(Saved entries)

********

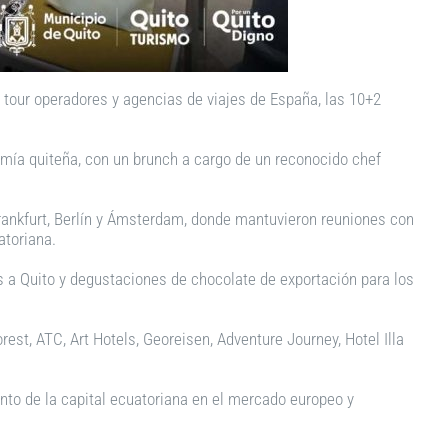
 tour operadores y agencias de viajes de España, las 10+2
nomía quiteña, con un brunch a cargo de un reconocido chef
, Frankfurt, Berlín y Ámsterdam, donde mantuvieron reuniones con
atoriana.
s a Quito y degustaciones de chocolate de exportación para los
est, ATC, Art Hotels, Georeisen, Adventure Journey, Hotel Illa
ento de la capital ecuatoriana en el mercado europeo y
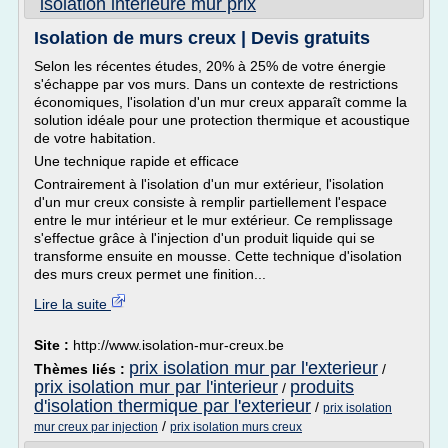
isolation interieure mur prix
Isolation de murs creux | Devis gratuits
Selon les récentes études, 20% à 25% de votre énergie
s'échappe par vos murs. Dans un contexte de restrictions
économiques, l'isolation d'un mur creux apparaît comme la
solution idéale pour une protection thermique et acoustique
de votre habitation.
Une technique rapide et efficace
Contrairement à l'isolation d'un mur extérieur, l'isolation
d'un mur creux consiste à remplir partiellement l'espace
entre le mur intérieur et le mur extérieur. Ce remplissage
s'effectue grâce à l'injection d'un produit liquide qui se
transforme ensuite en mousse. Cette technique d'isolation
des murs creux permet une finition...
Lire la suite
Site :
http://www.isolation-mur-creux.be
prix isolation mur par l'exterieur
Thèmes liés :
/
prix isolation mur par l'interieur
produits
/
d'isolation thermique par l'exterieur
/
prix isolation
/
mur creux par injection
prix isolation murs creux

********

(PROBLEM) Set down exactly the lines that begin with the one containing "Lire la suite" and end with the last line above, and no others.

(ANSWER TO THIS EXERCISE)
Lire la suite
Site :
http://www.isolation-mur-creux.be
prix isolation mur par l'exterieur
Thèmes liés :
/
prix isolation mur par l'interieur
produits
/
d'isolation thermique par l'exterieur
/
prix isolation
/
mur creux par injection
prix isolation murs creux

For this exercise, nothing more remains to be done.